Records for the exercise =
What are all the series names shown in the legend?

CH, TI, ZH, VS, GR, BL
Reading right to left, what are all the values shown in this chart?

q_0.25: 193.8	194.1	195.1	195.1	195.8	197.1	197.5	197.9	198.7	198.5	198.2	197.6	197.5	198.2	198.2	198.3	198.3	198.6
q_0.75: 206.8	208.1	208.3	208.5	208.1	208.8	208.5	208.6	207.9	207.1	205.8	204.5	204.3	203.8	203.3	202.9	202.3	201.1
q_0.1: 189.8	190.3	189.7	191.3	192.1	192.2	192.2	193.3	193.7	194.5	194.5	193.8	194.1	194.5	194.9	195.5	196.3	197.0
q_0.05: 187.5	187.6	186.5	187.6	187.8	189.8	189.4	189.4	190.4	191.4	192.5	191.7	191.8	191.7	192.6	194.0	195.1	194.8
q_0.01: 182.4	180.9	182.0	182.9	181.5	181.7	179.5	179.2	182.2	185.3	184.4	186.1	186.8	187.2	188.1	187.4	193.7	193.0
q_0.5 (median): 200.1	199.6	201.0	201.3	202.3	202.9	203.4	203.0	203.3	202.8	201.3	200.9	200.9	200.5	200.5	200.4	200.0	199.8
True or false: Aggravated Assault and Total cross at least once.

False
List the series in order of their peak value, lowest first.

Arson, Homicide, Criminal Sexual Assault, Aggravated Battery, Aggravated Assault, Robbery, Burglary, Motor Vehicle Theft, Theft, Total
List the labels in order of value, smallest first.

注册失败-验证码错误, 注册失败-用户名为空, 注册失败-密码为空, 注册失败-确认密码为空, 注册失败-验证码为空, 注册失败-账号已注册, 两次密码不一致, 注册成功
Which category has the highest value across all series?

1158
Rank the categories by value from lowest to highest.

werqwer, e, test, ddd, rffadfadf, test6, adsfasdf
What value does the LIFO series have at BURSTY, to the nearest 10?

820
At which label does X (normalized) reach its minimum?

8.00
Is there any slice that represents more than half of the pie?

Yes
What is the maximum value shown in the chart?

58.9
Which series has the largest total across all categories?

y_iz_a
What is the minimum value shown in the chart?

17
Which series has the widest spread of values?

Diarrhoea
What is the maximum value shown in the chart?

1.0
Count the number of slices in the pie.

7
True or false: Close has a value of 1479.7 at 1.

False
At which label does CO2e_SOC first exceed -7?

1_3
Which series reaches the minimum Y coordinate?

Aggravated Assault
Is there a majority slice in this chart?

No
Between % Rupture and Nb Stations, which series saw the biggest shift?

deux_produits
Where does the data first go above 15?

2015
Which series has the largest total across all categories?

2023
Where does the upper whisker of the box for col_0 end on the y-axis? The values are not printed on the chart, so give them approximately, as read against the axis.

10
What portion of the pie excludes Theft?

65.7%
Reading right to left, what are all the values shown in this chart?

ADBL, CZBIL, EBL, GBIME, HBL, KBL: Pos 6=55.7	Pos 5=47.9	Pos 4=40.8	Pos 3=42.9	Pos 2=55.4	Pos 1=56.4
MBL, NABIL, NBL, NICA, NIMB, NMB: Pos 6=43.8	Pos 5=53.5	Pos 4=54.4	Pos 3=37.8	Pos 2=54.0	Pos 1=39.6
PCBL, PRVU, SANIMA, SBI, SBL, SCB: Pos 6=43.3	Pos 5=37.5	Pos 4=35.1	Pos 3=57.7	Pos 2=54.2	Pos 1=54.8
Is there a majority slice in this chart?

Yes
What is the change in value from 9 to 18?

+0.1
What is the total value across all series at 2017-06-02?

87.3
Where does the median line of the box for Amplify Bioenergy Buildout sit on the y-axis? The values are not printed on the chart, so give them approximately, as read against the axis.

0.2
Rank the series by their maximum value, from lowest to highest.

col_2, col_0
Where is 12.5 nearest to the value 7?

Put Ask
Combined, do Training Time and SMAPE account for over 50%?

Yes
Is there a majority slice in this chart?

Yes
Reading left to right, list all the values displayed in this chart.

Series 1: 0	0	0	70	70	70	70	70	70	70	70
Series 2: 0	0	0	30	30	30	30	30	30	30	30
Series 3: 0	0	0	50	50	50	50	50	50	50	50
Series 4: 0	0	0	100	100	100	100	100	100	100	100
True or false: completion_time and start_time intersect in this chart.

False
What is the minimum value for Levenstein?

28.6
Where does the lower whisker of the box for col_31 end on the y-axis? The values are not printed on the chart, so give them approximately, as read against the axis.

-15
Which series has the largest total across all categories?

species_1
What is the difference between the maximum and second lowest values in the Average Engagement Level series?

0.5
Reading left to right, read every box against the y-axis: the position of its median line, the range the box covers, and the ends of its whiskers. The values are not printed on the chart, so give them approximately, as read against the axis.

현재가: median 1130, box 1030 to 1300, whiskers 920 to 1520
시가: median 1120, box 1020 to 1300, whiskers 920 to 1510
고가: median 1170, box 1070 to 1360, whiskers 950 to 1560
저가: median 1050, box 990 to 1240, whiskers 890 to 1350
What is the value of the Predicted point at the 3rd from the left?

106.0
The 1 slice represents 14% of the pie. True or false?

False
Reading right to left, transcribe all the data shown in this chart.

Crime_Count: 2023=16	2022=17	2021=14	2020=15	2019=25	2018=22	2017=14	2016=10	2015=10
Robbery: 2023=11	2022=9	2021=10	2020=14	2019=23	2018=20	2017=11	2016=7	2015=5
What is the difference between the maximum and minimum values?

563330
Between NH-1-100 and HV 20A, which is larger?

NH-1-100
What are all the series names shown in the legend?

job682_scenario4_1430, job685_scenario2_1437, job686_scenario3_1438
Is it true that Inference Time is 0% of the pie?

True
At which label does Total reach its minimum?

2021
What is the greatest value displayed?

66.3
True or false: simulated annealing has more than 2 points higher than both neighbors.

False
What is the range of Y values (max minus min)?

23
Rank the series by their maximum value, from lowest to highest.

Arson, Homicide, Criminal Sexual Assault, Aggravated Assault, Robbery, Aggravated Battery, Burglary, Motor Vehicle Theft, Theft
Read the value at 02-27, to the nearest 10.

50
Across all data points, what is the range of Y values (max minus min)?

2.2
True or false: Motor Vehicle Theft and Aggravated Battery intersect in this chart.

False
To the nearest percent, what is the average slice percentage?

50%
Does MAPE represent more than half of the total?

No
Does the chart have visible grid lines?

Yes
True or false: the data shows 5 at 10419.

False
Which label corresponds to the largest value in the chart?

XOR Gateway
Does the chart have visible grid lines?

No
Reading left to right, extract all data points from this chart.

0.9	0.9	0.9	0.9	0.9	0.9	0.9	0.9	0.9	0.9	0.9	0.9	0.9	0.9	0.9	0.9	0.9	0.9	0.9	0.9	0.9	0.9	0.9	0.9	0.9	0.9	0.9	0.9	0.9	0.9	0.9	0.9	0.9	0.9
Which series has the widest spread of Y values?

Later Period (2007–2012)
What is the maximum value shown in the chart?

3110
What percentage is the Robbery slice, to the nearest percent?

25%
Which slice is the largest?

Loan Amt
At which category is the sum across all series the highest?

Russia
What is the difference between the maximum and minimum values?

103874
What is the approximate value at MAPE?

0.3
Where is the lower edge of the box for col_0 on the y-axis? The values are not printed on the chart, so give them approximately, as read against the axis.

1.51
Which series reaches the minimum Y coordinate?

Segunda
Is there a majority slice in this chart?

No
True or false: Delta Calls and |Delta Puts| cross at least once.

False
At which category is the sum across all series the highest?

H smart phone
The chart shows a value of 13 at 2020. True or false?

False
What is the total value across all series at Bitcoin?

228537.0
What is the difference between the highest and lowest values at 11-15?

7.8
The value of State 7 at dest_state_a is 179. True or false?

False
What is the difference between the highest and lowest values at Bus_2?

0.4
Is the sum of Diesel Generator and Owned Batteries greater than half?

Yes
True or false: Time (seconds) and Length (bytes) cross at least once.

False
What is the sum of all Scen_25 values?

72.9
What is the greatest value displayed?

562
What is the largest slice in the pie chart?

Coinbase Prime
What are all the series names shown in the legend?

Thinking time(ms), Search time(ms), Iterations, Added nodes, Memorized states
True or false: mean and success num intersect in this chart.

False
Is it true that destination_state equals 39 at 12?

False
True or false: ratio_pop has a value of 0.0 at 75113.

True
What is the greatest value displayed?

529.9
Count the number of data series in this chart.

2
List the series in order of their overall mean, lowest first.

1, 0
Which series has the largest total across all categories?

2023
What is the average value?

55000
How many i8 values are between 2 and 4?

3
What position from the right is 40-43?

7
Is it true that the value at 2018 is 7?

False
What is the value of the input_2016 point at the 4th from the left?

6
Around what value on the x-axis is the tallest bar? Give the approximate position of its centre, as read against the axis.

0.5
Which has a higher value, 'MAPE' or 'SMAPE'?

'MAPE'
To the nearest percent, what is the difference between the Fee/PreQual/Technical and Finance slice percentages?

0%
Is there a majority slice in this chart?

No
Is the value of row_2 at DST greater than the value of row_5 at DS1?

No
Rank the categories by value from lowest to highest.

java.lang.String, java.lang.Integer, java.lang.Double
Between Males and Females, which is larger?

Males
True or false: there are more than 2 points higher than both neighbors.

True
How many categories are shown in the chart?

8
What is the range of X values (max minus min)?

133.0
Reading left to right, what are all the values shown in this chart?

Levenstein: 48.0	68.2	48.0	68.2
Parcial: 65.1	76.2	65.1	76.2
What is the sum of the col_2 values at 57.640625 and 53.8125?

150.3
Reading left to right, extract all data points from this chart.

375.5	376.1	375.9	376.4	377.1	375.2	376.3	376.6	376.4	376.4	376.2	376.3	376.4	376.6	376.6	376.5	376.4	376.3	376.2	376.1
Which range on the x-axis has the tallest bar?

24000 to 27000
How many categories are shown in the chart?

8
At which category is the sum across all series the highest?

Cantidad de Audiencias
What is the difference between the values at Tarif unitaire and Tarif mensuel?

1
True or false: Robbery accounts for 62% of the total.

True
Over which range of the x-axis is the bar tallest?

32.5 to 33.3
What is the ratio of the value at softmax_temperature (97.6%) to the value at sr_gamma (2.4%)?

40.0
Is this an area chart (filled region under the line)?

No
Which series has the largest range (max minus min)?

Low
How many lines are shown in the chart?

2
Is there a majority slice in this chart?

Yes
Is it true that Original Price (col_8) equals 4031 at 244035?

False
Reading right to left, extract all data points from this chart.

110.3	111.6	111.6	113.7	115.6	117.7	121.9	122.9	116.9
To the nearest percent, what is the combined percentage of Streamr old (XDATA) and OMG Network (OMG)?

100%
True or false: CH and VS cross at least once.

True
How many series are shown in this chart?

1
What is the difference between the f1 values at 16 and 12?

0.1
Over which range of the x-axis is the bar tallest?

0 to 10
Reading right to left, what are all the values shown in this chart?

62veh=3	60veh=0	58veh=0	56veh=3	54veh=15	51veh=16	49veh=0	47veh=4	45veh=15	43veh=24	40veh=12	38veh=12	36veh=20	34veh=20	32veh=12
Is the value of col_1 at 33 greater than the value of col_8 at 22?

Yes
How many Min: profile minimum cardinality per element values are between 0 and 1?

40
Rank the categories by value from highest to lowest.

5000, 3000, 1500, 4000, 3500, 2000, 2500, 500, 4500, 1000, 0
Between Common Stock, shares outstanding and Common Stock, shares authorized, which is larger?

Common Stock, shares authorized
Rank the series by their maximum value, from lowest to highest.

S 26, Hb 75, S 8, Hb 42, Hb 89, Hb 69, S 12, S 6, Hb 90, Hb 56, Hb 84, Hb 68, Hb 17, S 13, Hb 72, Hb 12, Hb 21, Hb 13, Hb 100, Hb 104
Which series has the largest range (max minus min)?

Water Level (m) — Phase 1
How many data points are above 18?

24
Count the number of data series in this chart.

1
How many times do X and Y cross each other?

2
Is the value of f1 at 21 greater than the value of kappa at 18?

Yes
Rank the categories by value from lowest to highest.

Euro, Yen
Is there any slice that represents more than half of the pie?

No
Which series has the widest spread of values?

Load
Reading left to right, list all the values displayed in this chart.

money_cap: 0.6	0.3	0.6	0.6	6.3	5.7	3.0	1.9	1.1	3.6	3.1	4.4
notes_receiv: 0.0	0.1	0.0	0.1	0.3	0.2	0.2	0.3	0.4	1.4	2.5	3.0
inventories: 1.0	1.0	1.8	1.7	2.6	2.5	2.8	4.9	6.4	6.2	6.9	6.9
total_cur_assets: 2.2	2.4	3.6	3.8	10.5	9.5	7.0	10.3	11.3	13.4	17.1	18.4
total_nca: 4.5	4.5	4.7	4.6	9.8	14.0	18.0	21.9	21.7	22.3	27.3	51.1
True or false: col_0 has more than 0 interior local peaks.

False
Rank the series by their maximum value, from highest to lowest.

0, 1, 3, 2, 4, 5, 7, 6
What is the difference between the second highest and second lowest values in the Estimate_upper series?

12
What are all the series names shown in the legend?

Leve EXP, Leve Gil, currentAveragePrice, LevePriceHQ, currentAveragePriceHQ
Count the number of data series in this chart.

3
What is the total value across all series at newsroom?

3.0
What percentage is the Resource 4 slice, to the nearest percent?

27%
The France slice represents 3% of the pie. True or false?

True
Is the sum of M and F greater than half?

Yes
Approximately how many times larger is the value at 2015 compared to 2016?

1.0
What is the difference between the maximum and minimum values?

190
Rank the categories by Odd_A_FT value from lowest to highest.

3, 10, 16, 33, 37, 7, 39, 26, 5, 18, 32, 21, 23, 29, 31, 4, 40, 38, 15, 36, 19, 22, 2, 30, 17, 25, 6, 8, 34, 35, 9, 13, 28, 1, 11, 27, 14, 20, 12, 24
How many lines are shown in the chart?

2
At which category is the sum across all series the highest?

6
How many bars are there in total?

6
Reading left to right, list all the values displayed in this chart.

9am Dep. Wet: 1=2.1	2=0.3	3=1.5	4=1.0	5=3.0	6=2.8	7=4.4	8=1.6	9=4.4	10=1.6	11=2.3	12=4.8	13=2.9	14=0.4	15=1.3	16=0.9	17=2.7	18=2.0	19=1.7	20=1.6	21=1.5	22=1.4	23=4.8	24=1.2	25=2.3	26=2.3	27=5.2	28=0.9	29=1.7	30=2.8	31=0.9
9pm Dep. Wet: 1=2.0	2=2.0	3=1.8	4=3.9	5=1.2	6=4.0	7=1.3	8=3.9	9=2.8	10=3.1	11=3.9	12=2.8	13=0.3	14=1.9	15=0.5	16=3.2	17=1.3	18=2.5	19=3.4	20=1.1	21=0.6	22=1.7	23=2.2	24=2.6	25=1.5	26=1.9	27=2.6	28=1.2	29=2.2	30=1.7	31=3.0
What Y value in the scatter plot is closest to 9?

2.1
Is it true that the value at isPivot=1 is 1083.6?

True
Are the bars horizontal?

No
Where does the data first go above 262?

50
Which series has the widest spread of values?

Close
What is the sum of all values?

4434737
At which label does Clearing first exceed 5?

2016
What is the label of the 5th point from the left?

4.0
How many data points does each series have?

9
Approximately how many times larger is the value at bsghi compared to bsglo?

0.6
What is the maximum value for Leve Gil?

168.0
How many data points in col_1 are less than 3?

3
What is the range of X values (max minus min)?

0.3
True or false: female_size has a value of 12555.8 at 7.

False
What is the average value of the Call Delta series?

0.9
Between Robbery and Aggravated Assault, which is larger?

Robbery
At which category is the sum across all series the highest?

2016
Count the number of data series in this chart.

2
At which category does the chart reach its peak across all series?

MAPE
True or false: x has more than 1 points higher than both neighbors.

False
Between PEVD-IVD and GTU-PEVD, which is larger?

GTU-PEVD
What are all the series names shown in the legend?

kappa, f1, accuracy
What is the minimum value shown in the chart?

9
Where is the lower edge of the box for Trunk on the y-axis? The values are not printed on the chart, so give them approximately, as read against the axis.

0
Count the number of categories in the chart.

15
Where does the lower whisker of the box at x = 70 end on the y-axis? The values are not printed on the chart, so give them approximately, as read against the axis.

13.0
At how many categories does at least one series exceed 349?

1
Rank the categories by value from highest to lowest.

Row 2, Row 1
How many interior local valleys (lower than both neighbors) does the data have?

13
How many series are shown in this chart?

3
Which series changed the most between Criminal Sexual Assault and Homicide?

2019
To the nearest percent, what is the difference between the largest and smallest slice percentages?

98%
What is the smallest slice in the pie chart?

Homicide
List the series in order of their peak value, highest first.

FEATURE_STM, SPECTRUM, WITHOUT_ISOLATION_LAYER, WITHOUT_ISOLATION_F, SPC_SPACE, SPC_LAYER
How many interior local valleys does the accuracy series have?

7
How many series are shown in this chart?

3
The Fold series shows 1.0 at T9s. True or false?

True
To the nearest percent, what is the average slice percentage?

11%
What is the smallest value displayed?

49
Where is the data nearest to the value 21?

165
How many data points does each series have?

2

Assignment = Locate every line in the entries above that contains the word "tallest", and copy each of those lines in full.

Answer for the task =
Around what value on the x-axis is the tallest bar? Give the approximate position of its centre, as read against the axis.
Which range on the x-axis has the tallest bar?
Over which range of the x-axis is the bar tallest?
Over which range of the x-axis is the bar tallest?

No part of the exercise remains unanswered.